String, &str, when to use Vec<String> or Vec<&str>

Hi,

Usage scenario: capturing a variable number of string tokens input from users, and this list is immutable and alive during the entire life of the application.

I understand that (from Rust: Conversion Between &str and String Types):

&str is a string slice, once bound it is an immutable reference.

String is a growable, mutable string type that is stored on the heap. It can be modified and reallocated in memory as needed.

to_string() converts a &str to a String. It creates a new String from &str.

as_str() and operator & get a reference to a String as a &str. (The String is still available/valid after the conversion call.)

The below program, str_list_1 and str_list_2 produce the same result:

fn main() {
    let str_list_1: Vec<String> = vec!["abc".to_string(), "def".to_string(), 
        "ghi".to_string(), "jkl".to_string()];

    for s in str_list_1 {
        print!("{} ", s);
    }

    println!("\n\n----------------\n");

    let str_list_2: Vec<&str> = vec!["abc", "def", "ghi", "jkl"];

    for s in str_list_2 {
        print!("{} ", s);
    }    
}

Given the usage scenario above, should I use Vec<String> or Vec<&str>, please? And what are the advantage of one over the other?

Thank you and best regards,

...behai.

The point is not really mutability. The important difference between &str and String is that &str is borrowed and String is owned.

Borrowed data can only point to something that's already owned somewhere else. In your example, you only have string literals, which are baked into the executable, and thus are "owned" for the entire duration of the program by static memory.

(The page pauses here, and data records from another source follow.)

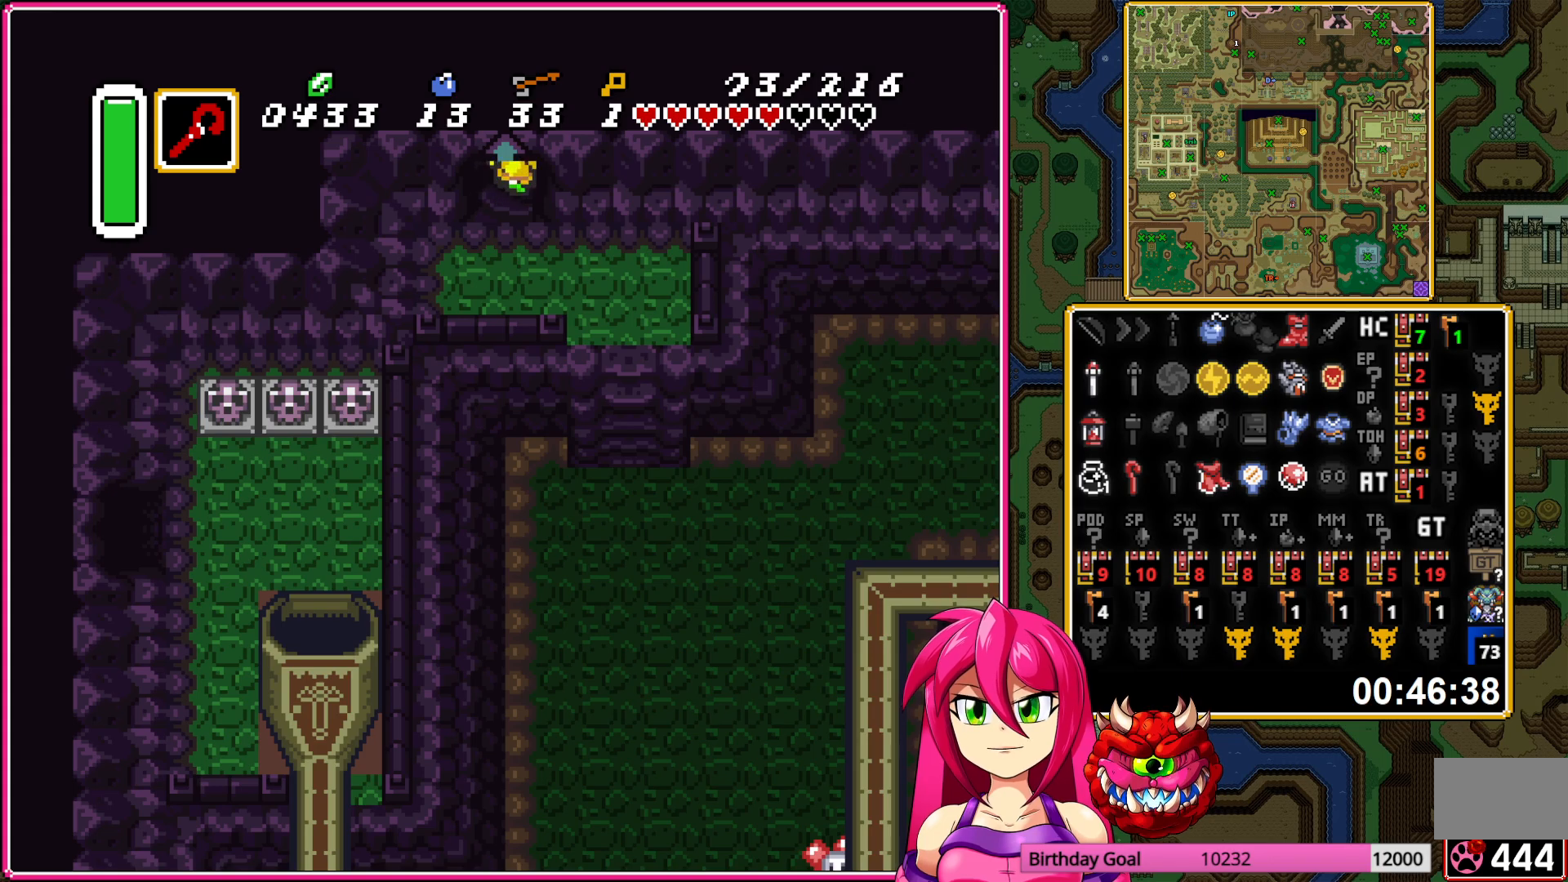
{"buttons": [], "events": []}
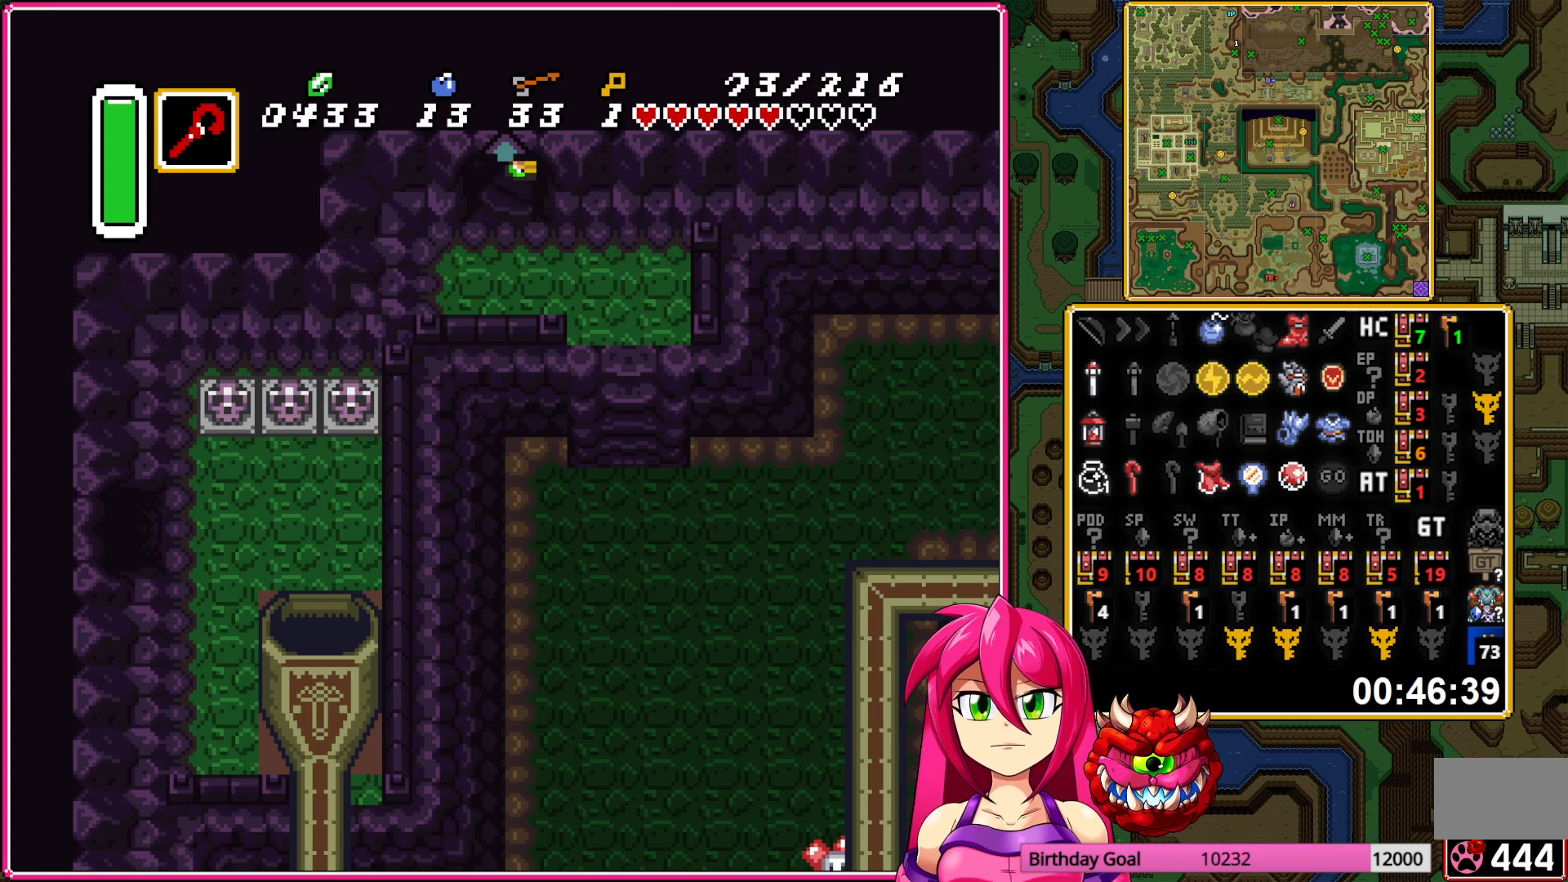
{"buttons": [], "events": []}
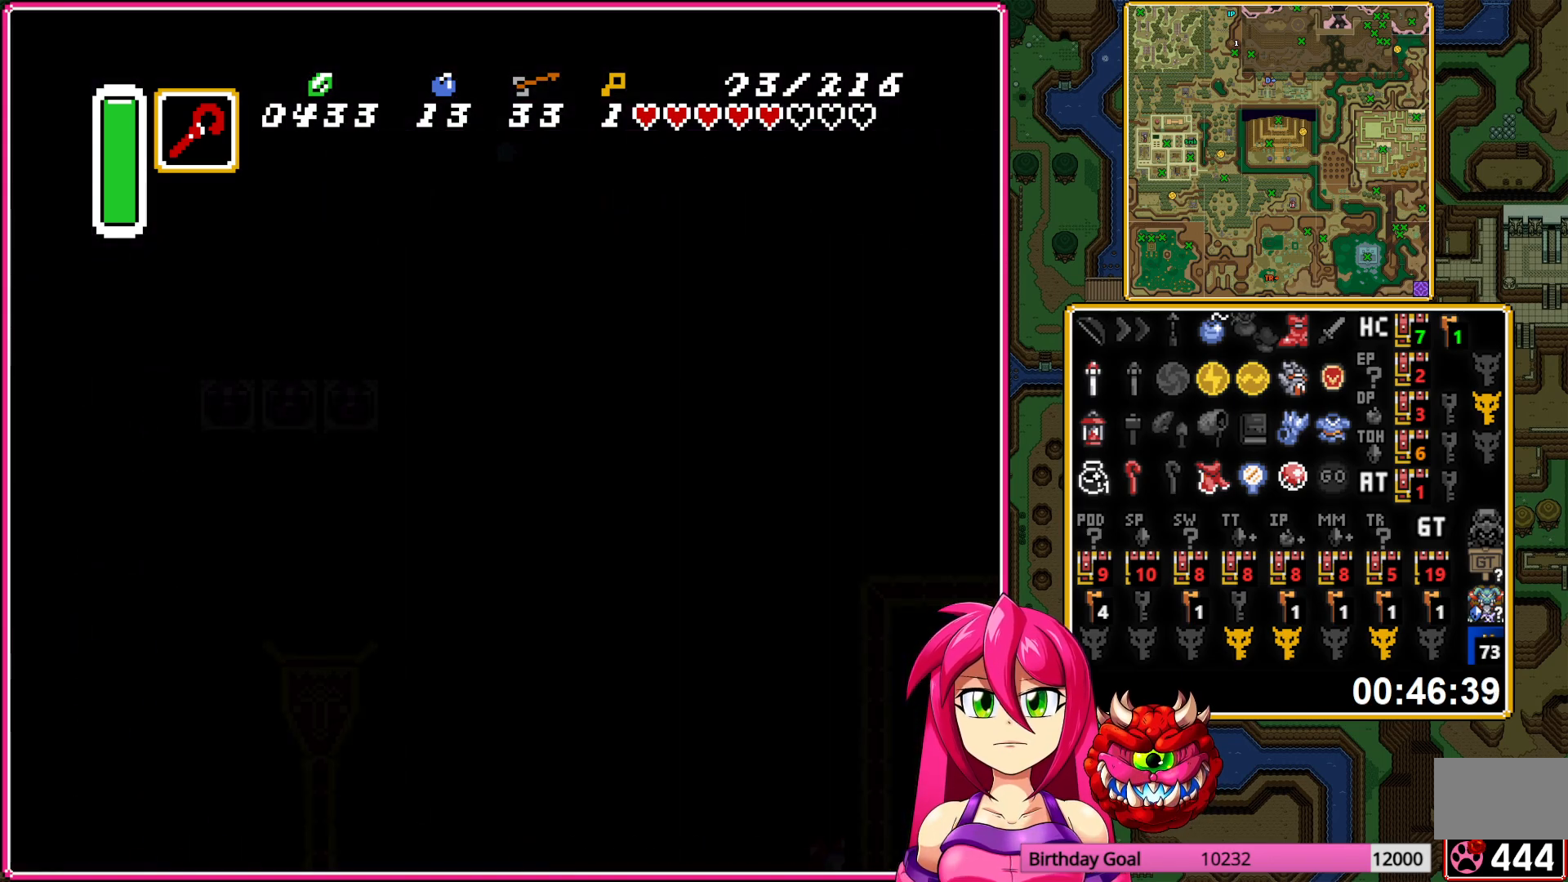
{"buttons": [], "events": []}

Therefore this isn't at all representative of your use case. If you want to accept user input, you will have to do so using a String. You can't read into a &str. Borrows are temporary views into existing data; you can't use them to "store something by reference". They don't keep their referent alive.

18 Likes

There isn't a general answer for this, but:

  • If you're getting these individually from IO, they need to live somewhere, so if you have Vec<&str> you'll also have a separate Vec<String> somewhere to own them. Vec<String> could be better since it's only one Vec, but Vec<Box<str>> could be better than both, since it's the same layout as Vec<&str> and doesn't need a separate owner.
  • If you're able to have all the pieces in a single String, such as when doing deserialization, then it may be better to have Vec<&str> since it's only one big allocation (plus the Vec) instead of many small allocations (plus the Vec). It may even be viable to use the big String as the container, and expose the small &str pieces through an iterator, without a Vec at all.
  • Whatever you choose, after the collection is constructed, Vec<&str> and Vec<Box<str>> should be the fastest, but by an extremely tiny amount. This is because each element of Vec<String> is larger than each element of Vec<&str>/Vec<Box<str>>, and because String needs to construct the &str from its separate parts (pointer and length). Box<str> to &str should be free, since they're both normal fat pointers at runtime.
  • If you're using string literals, then there's no downside to Vec<&'static str>, since there's no need to own them or allocate them. But then you should also put them in an array and pass around &[&str].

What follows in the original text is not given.